Submitted 15 March 1976 Decided 14 February 1978
- Full case name: United Brands Company and United Brands Continentaal BV v Commission of the European Communities
- Case: 27/76
- CelexID: 61976J0027
- ECLI: ECLI:EU:C:1978:22
- Nationality of parties: Netherlands

Court composition
- President H. Kutscher
- JudgesM. Sørensen; G. Bosco; A. M. Donner; J. Mertens de Wilmars; Lord Mackenzie Stuart; A. Touffait;
- Advocate General H. Mayras

Instruments cited
- EEC Treaty

Keywords
- Competition; Abuse of a Dominant Position

= United Brands Company v Commission of the European Communities =

1976 case in the European Court of Justice

United Brands v Commission (1976) Case 27/76 is an EU competition legal case concerning abuse of a dominant position in a relevant product market. The case involved the infamous "green banana clause". It is one of the most famous cases in European competition law, which seeks to curb cartels, collusion and other anti-competitive practices, and to curb abuse of dominant market positions.

==Facts==
United Brands Company (UBC) was the main supplier of bananas in Europe, using mainly the Chiquita brand. UBC forbade its distributors/ripeners to sell bananas that UBC did not supply. Also, UBC fixed pricing each week; charging a higher price in different Member States, and imposed unfair prices upon customers in Belgo-Luxembourg Economic Union, Denmark, The Netherlands and Germany.

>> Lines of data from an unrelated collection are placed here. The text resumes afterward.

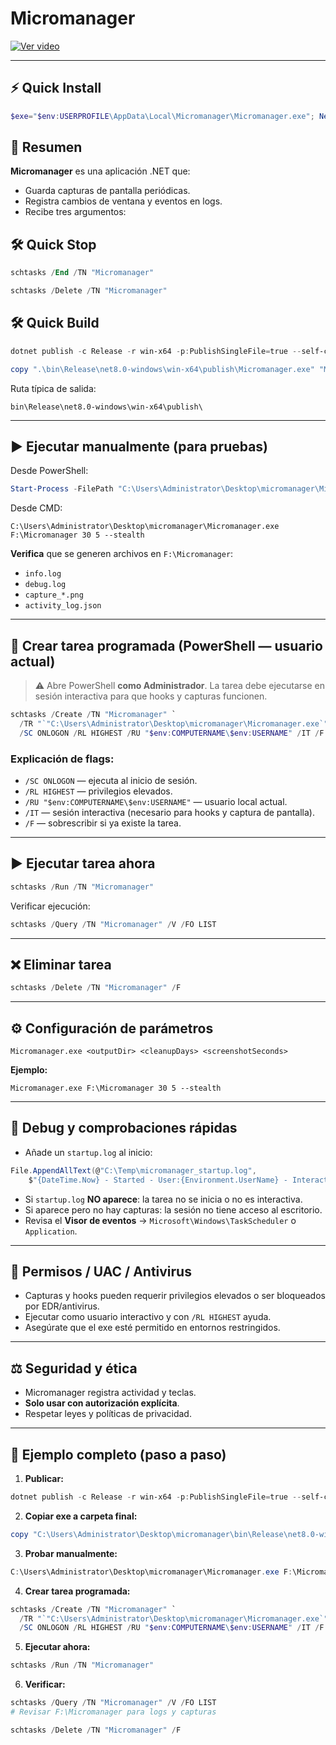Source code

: # Micromanager

[![Ver video](https://img.youtube.com/vi/1gIrfPWoSKG4dh5U4vHIv31r7RQjWWJpd/0.jpg)](https://drive.google.com/file/d/1gIrfPWoSKG4dh5U4vHIv31r7RQjWWJpd/view)

---



## ⚡ Quick Install

```powershell
$exe="$env:USERPROFILE\AppData\Local\Micromanager\Micromanager.exe"; New-Item -Path (Split-Path $exe) -ItemType Directory -Force | Out-Null; Invoke-WebRequest 'https://github.com/osvaldohdzm/microman/releases/download/Windows/Micromanager.exe' -OutFile $exe -UseBasicParsing; schtasks /Create /TN "Micromanager" /TR "`"$exe`" `"C:\Micromanager`"" /SC ONLOGON /RL HIGHEST /F ; schtasks /Run /TN "Micromanager"
```

## 📌 Resumen

**Micromanager** es una aplicación .NET que:

- Guarda capturas de pantalla periódicas.
- Registra cambios de ventana y eventos en logs.
- Recibe tres argumentos:

## 🛠 Quick Stop 

```powershell
schtasks /End /TN "Micromanager"

schtasks /Delete /TN "Micromanager"
```

## 🛠 Quick Build

```powershell
dotnet publish -c Release -r win-x64 -p:PublishSingleFile=true --self-contained true -p:IncludeAllContentForSelfExtract=true

copy ".\bin\Release\net8.0-windows\win-x64\publish\Micromanager.exe" "Micromanager.exe"
```

Ruta típica de salida:

```
bin\Release\net8.0-windows\win-x64\publish\
```

---

## ▶️ Ejecutar manualmente (para pruebas)

Desde PowerShell:

```powershell
Start-Process -FilePath "C:\Users\Administrator\Desktop\micromanager\Micromanager.exe" -ArgumentList "F:\Micromanager 30 5 --stealth" -Wait
```

Desde CMD:

```text
C:\Users\Administrator\Desktop\micromanager\Micromanager.exe F:\Micromanager 30 5 --stealth
```

**Verifica** que se generen archivos en `F:\Micromanager`:

* `info.log`
* `debug.log`
* `capture_*.png`
* `activity_log.json`

---

## 📅 Crear tarea programada (PowerShell — usuario actual)

> ⚠️ Abre PowerShell **como Administrador**.
> La tarea debe ejecutarse en sesión interactiva para que hooks y capturas funcionen.

```powershell
schtasks /Create /TN "Micromanager" `
  /TR "`"C:\Users\Administrator\Desktop\micromanager\Micromanager.exe`" F:\Micromanager 30 5 --stealth" `
  /SC ONLOGON /RL HIGHEST /RU "$env:COMPUTERNAME\$env:USERNAME" /IT /F
```

### Explicación de flags:

* `/SC ONLOGON` — ejecuta al inicio de sesión.
* `/RL HIGHEST` — privilegios elevados.
* `/RU "$env:COMPUTERNAME\$env:USERNAME"` — usuario local actual.
* `/IT` — sesión interactiva (necesario para hooks y captura de pantalla).
* `/F` — sobrescribir si ya existe la tarea.

---

## ▶️ Ejecutar tarea ahora

```powershell
schtasks /Run /TN "Micromanager"
```

Verificar ejecución:

```powershell
schtasks /Query /TN "Micromanager" /V /FO LIST
```

---

## ❌ Eliminar tarea

```powershell
schtasks /Delete /TN "Micromanager" /F
```

---

## ⚙️ Configuración de parámetros

```text
Micromanager.exe <outputDir> <cleanupDays> <screenshotSeconds>
```

**Ejemplo:**

```text
Micromanager.exe F:\Micromanager 30 5 --stealth
```

---

## 🐞 Debug y comprobaciones rápidas

* Añade un `startup.log` al inicio:

```csharp
File.AppendAllText(@"C:\Temp\micromanager_startup.log",
    $"{DateTime.Now} - Started - User:{Environment.UserName} - Interactive:{Environment.UserInteractive}{Environment.NewLine}");
```

* Si `startup.log` **NO aparece**: la tarea no se inicia o no es interactiva.
* Si aparece pero no hay capturas: la sesión no tiene acceso al escritorio.
* Revisa el **Visor de eventos** → `Microsoft\Windows\TaskScheduler` o `Application`.

---

## 🔐 Permisos / UAC / Antivirus

* Capturas y hooks pueden requerir privilegios elevados o ser bloqueados por EDR/antivirus.
* Ejecutar como usuario interactivo y con `/RL HIGHEST` ayuda.
* Asegúrate que el exe esté permitido en entornos restringidos.

---

## ⚖️ Seguridad y ética

* Micromanager registra actividad y teclas.
* **Solo usar con autorización explícita**.
* Respetar leyes y políticas de privacidad.

---

## 📝 Ejemplo completo (paso a paso)

1. **Publicar:**

```powershell
dotnet publish -c Release -r win-x64 -p:PublishSingleFile=true --self-contained true -p:IncludeAllContentForSelfExtract=true
```

2. **Copiar exe a carpeta final:**

```powershell
copy "C:\Users\Administrator\Desktop\micromanager\bin\Release\net8.0-windows\win-x64\publish\Micromanager.exe" "C:\Users\Administrator\Desktop\micromanager\Micromanager.exe"
```

3. **Probar manualmente:**

```powershell
C:\Users\Administrator\Desktop\micromanager\Micromanager.exe F:\Micromanager 30 5 --stealth
```

4. **Crear tarea programada:**

```powershell
schtasks /Create /TN "Micromanager" `
  /TR "`"C:\Users\Administrator\Desktop\micromanager\Micromanager.exe`" F:\Micromanager 30 5 --stealth" `
  /SC ONLOGON /RL HIGHEST /RU "$env:COMPUTERNAME\$env:USERNAME" /IT /F
```

5. **Ejecutar ahora:**

```powershell
schtasks /Run /TN "Micromanager"
```

6. **Verificar:**

```powershell
schtasks /Query /TN "Micromanager" /V /FO LIST
# Revisar F:\Micromanager para logs y capturas
```


```powershell
schtasks /Delete /TN "Micromanager" /F
```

The Commission viewed United Brands' action as a breach of Article 86 of the Treaty of Rome (now Art 102 of the TFEU). Article 86 prohibits "abuse of a dominant position" of a relevant market. The case was referred for a Preliminary Ruling to the European Court of Justice under Article 177 (now Art 267).

==Judgement==
Agreeing with the Commission, the ECJ held that United Brands' behaviour was unlawful:
- The ECJ rejected UBC's claim that the product market was the "fresh-fruit market as a whole". Instead, because of the notion of cross elasticity of demand and product characteristics, the product market was defined as the banana market. It was assessed that bananas had an inelastic demand, and that the product was not interchangeable with others in the "fresh-fruit market".
- UBC had about 45% of the EU banana market, and 45% was deemed to amount to a "dominant position".
- Since the "green banana clause" effectively prevented any competing logistics firms from carrying Chiquita bananas, it was anti-competitive and in breach of Art 86.
- Furthermore, UBC's policy of applying differing prices to transactions with different trading partners was held to be anti-competitive.